Sunday, July 10, 2016

258 candles-days 133-135

Focus on this image. It is incredibly powerful in its simplicity and its complexity, in its identity as what writer Maria Guido correctly calls, "what it looks like to protect each other." In the midst of chaos and personal fear, a group comes together to keep the most defenseless among them safe. This is who we are at our best.

Thursday, July 7, 2016

258 candles-day 132

The morning after yet another black man has been killed in an otherwise routine traffic stop--this one back in the hub where I used to spend my days, a situation that has become almost as ubiquitous as mass shootings--I seek out something to make me feel better about people. These bright spots can be found and celebrated. Today I celebrate Tim Wong and his butterfly reclamation. 

Tuesday, July 5, 2016

258 candles-day 130

I've been wracking my brain trying to think of what I can say that will mean anything to anyone about the current dismal, distressing state of politics in this country. And I've come to realize this: There isn't anything I can say. But there is something I can do.

My solution, based on the Chinese proverb that it's better to light a candle than to curse the darkness, is to provide daily candles in the form of links to other people's solutions, simple or complex responses to problems that they see. But as a single candle will hardly provide enough illumination to blot out the darkness that is the pettiness and meanness that characterizes this election cycle, I will light 258 candles, one each day between now and election day. In this way, I will do my part to remind each of us we are better than the baseness of the bases.

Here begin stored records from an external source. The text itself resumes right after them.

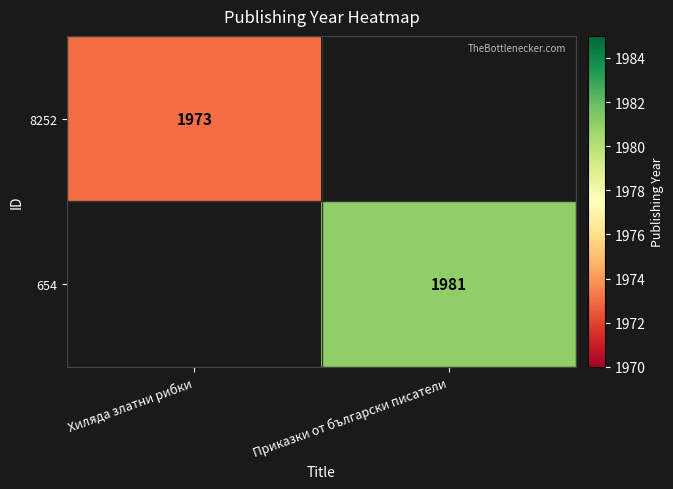

The 654 series shows 1981 at Приказки от български писатели. True or false?

True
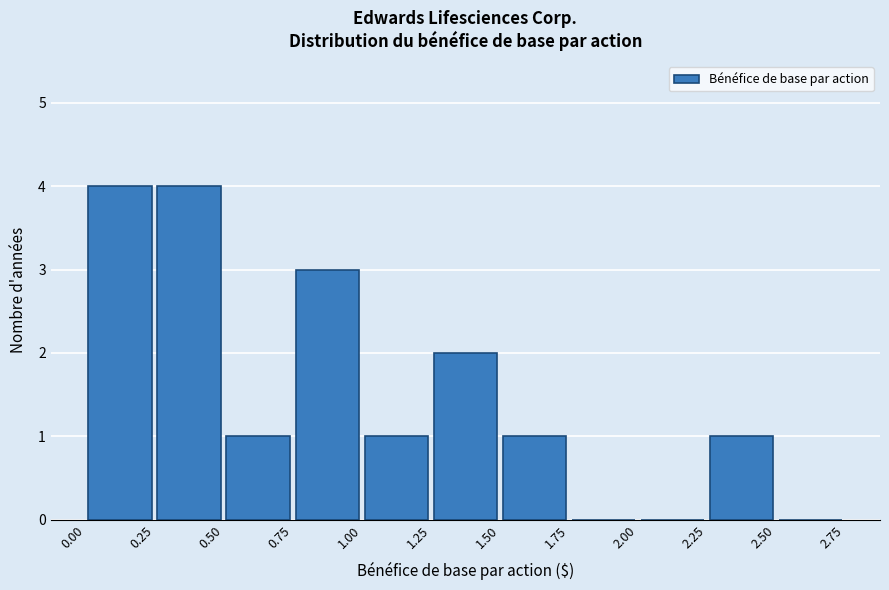

Reading left to right, list every bar in this chart as the range it spans on the x-axis followed by its height. The values are not printed on the chart, so give them approximately, as read against the axis.

0.00 to 0.25: 4
0.25 to 0.50: 4
0.50 to 0.75: 1
0.75 to 1.00: 3
1.00 to 1.25: 1
1.25 to 1.50: 2
1.50 to 1.75: 1
1.75 to 2.00: 0
2.00 to 2.25: 0
2.25 to 2.50: 1
2.50 to 2.75: 0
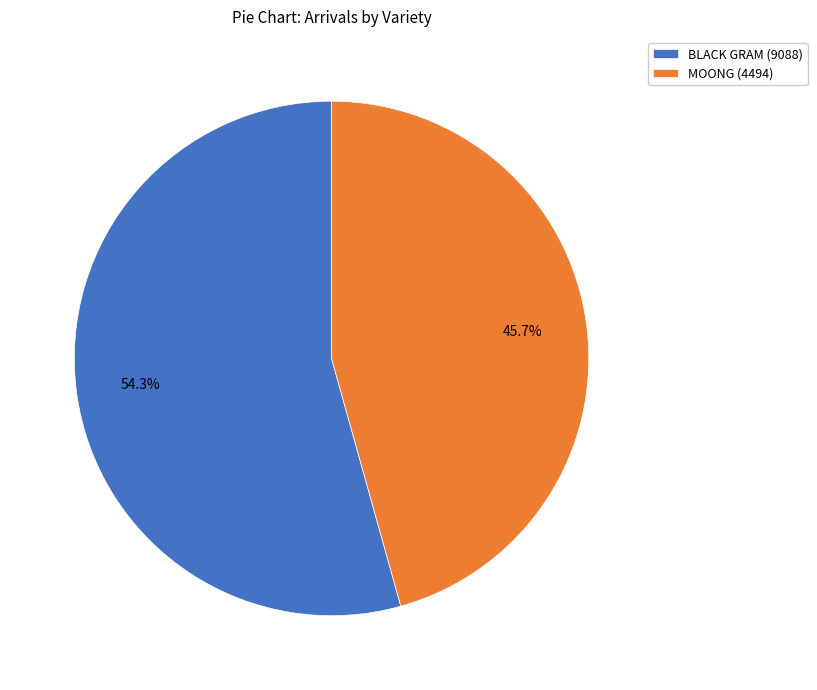

Rank the categories by value from highest to lowest.

BLACK GRAM (9088), MOONG (4494)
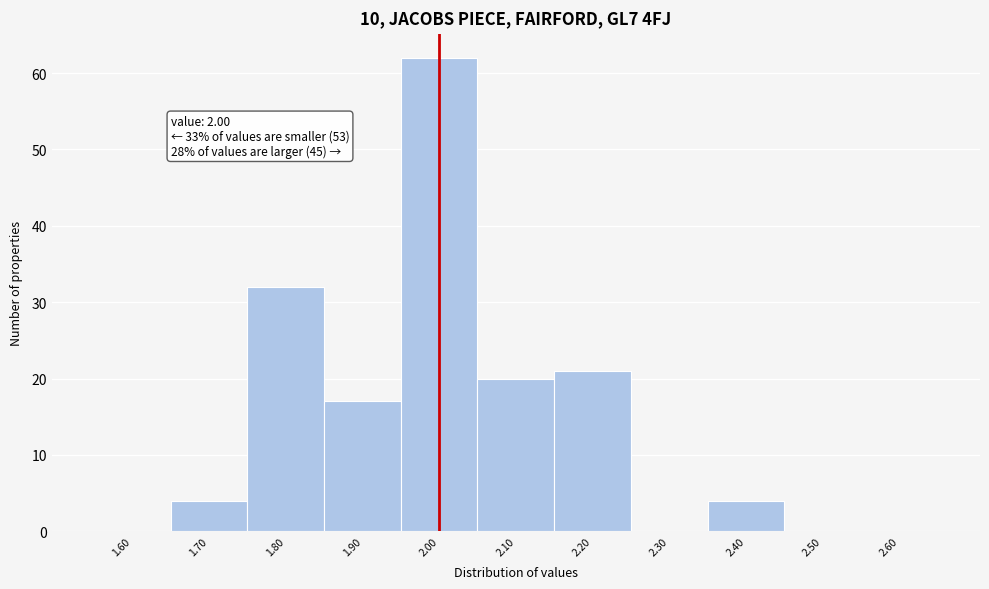

Over which range of the x-axis is the bar tallest?

1.95 to 2.05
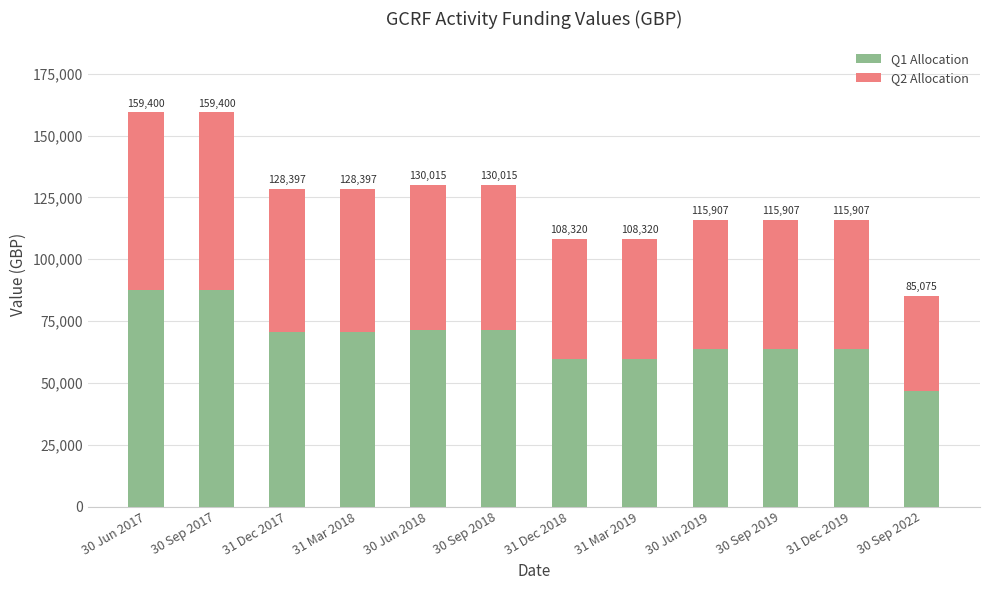

True or false: Q1 Allocation has a value of 59576.2 at 31 Dec 2018.

True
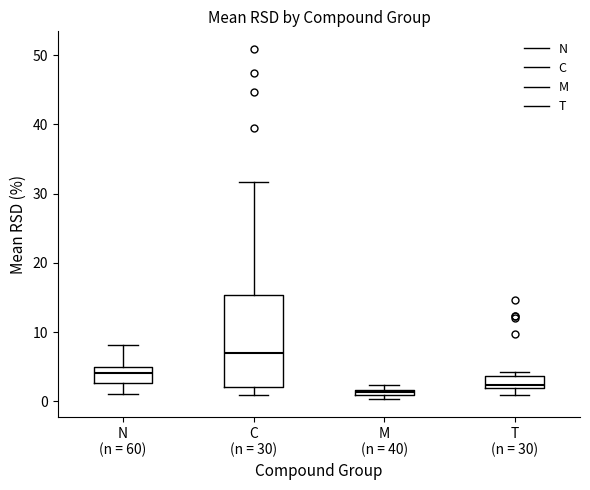

Which box's median line is the lowest?

M (n = 40)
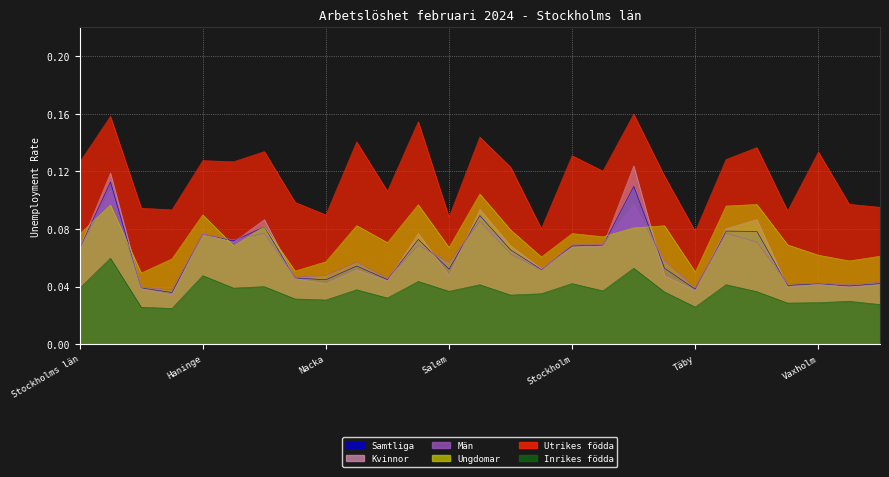

Count the number of categories in the chart.

27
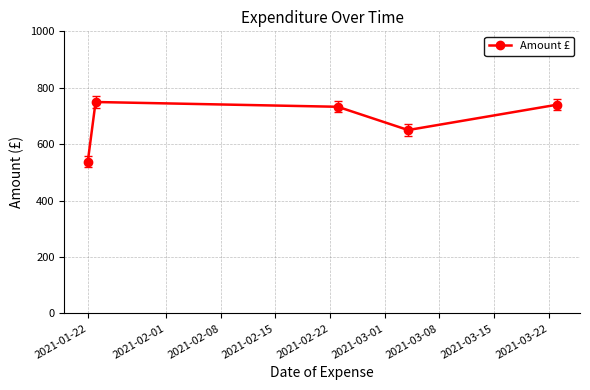

What is the value of the 4th point from the left?

650.0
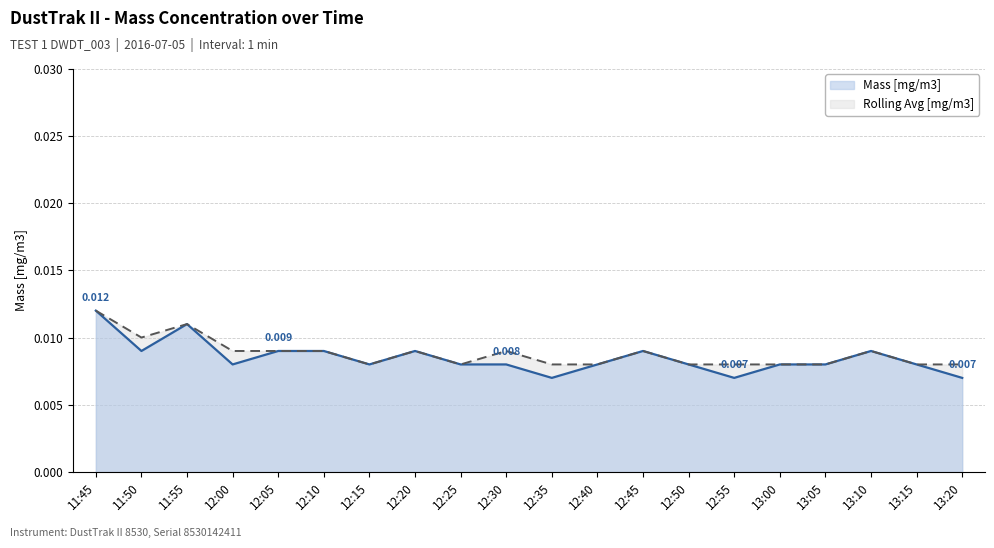

Between 12:10 and 12:35, which is larger?

12:10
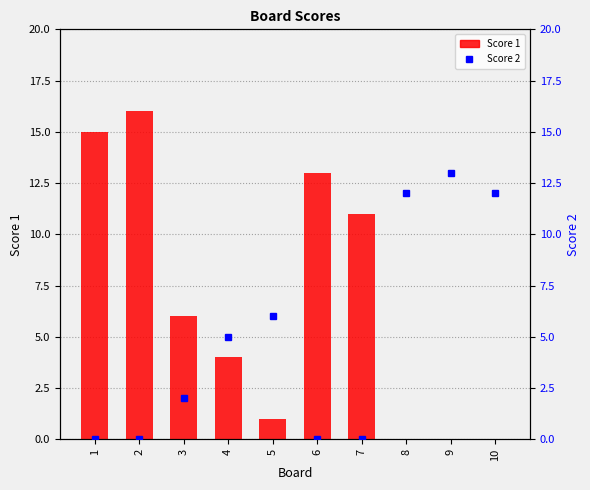

At which category is the sum across all series the highest?

2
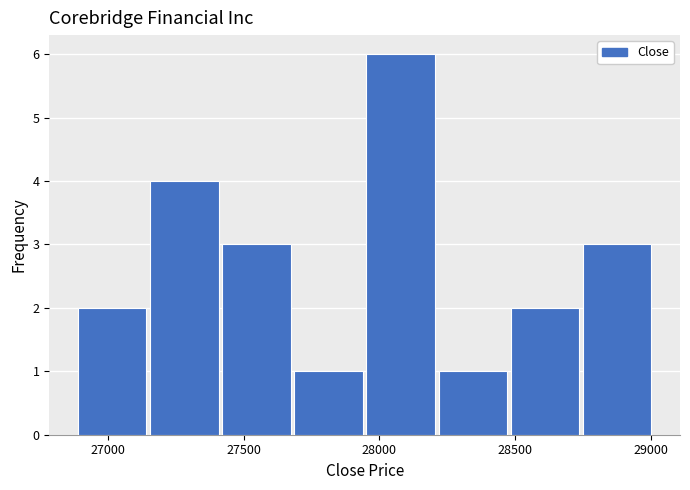

Which range on the x-axis has the tallest bar?

27950 to 28200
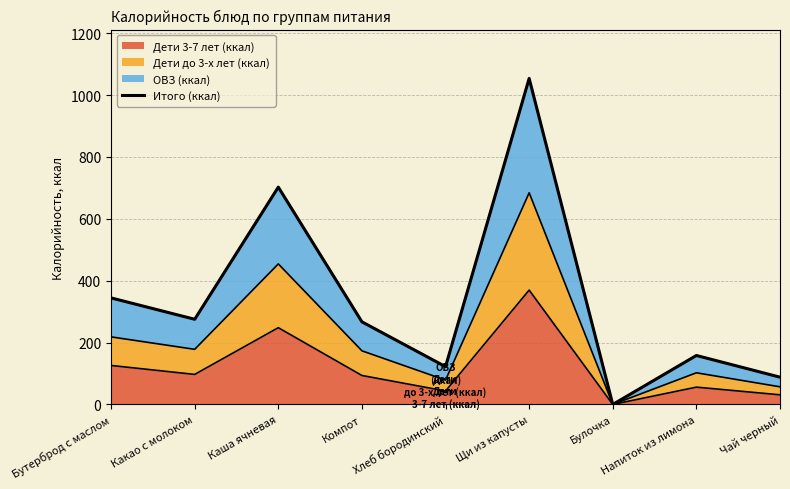

What is the maximum value shown in the chart?

1053.7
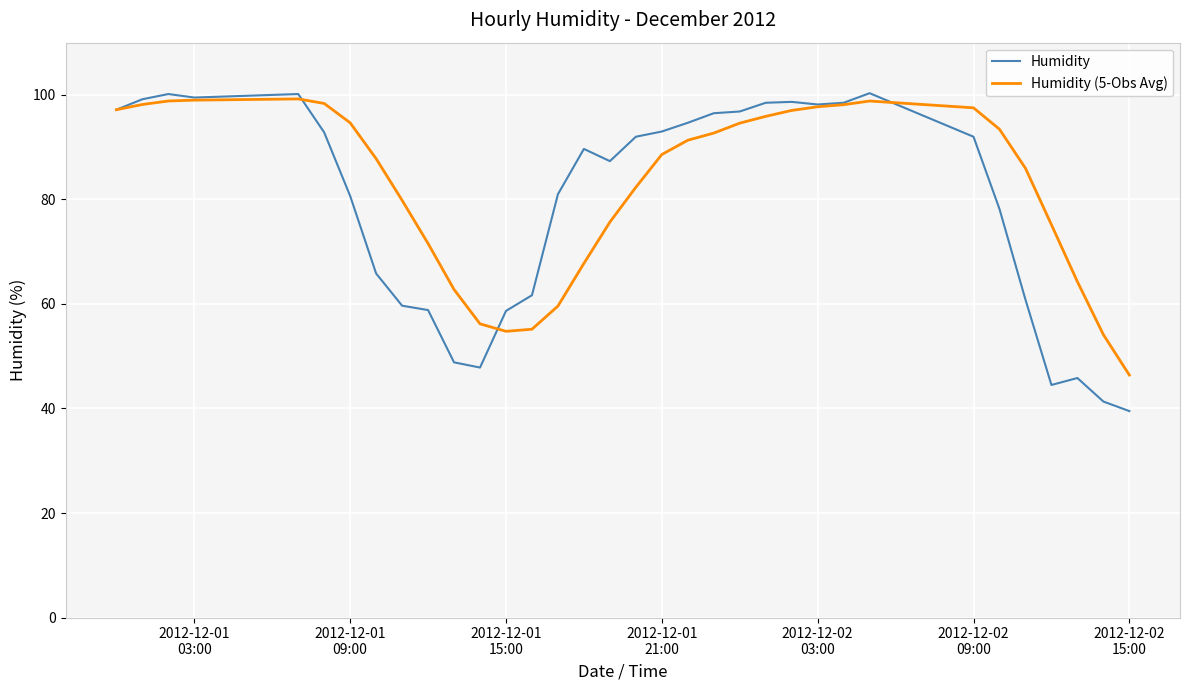

What is the maximum value for Humidity?

100.3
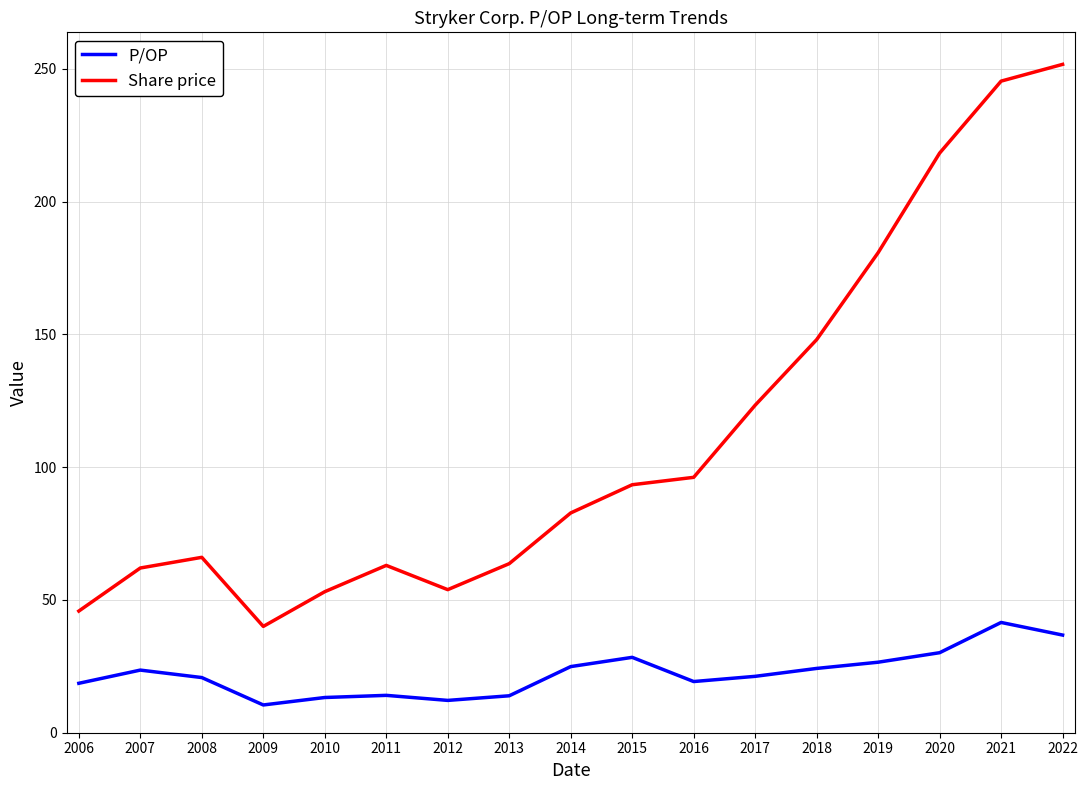

What is the approximate value of Share price at 2007?

62.0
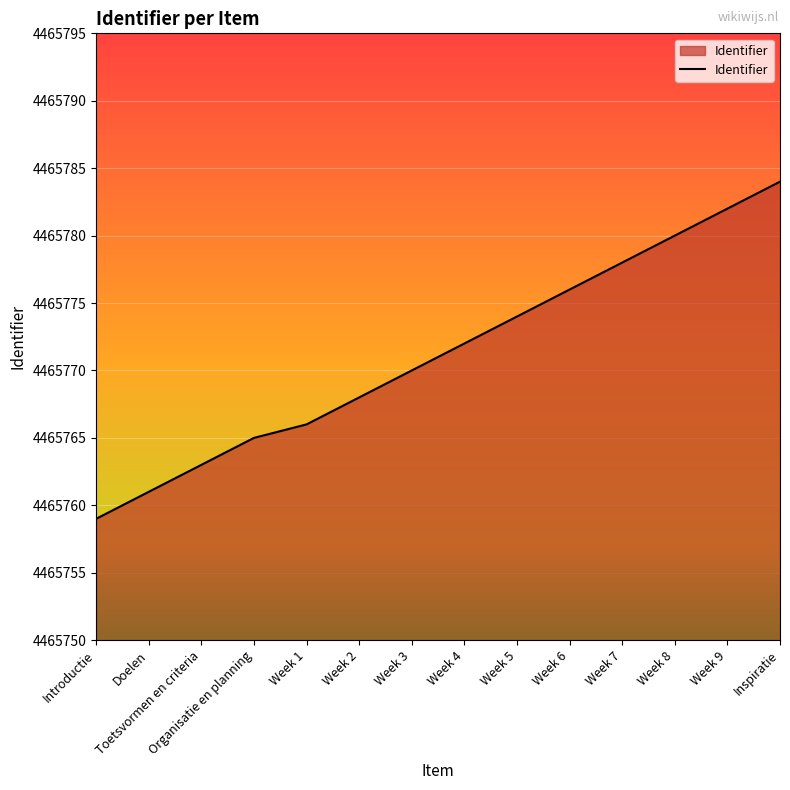

List the labels in order of value, largest first.

Inspiratie, Week 9, Week 8, Week 7, Week 6, Week 5, Week 4, Week 3, Week 2, Week 1, Organisatie en planning, Toetsvormen en criteria, Doelen, Introductie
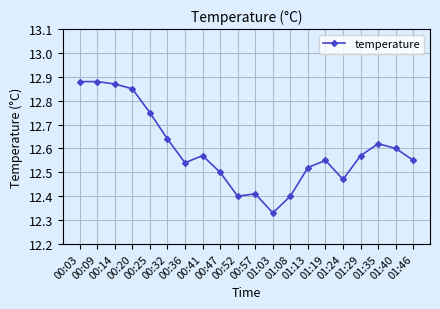

How many values are between 12 and 13?

20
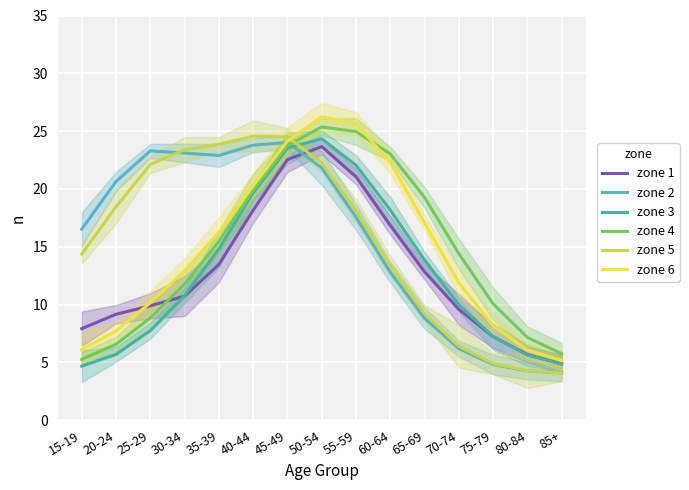

At which category does zone 4 reach its first local peak?

50-54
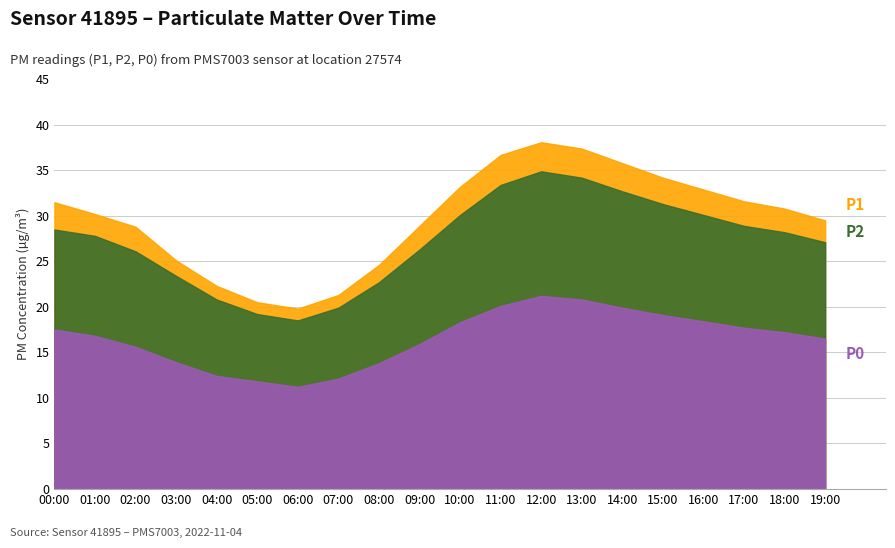

At which label is P1 closest to 28?

02:00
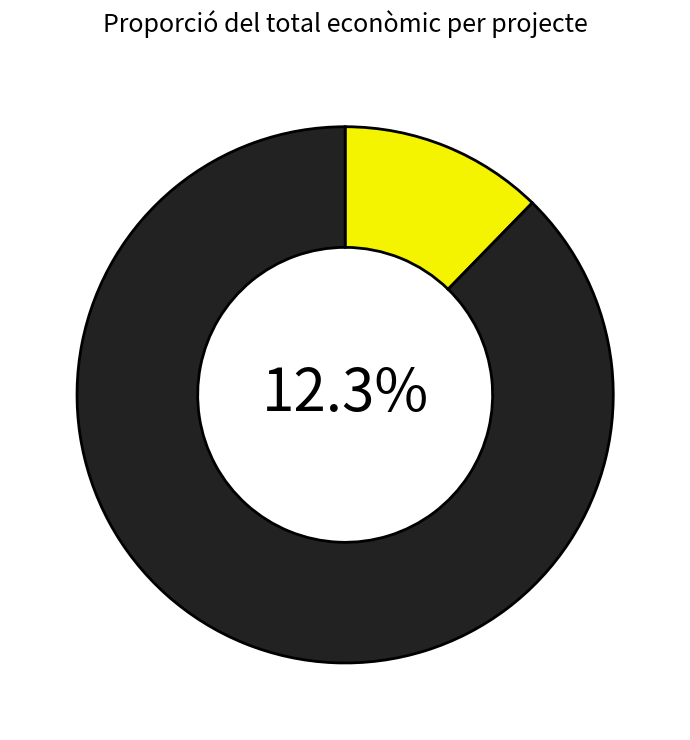

Rank the categories by value from highest to lowest.

Grup Operatiu CHAINWOOD, Grup Operatiu TIMBERTRACK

Today: An effort both to produce housing and reuse waste. 

Sunday, July 3, 2016

258 candles-days 127-29

On this, the day after Elie Wiesel's death, this is an important quote to meditate on. Because while he wrote it concerning fascism and the death of Jews and others in Germany, it can also be justly said by those of us who believe that the arguments for apologies to be made on behalf of white people to others--notably black and brown people, red people, even other white people in some instances--are correct and that the apologies must be made. (Even those of us, like me, who believe that reparations are also necessary.) Because it is not that the children and grandchildren and great-grandchildren of slave owners, or drafters of Indian reservations or hangers of "No Mexicans" or "No Jews" or any number of other signs against someone else, are guilty of the transgressions of our parents. In all, there were relatively few of them (for instance, in the 1860 census of the 31M people in the US, only 394,000, a little over 1%, were slaveholders); however, that small number, due to public agreement with their values, had an incredible influence over laws and behavior. As a result, we are the beneficiaries of their values, just as if they had left us money or land. Because we benefit from their behavior, we are responsible for correcting the inequities of their behavior, just as we would be if they owed taxes on that money or land. We were not tax scofflaws or slave owners, but we received the gains, and we have to make their errors right.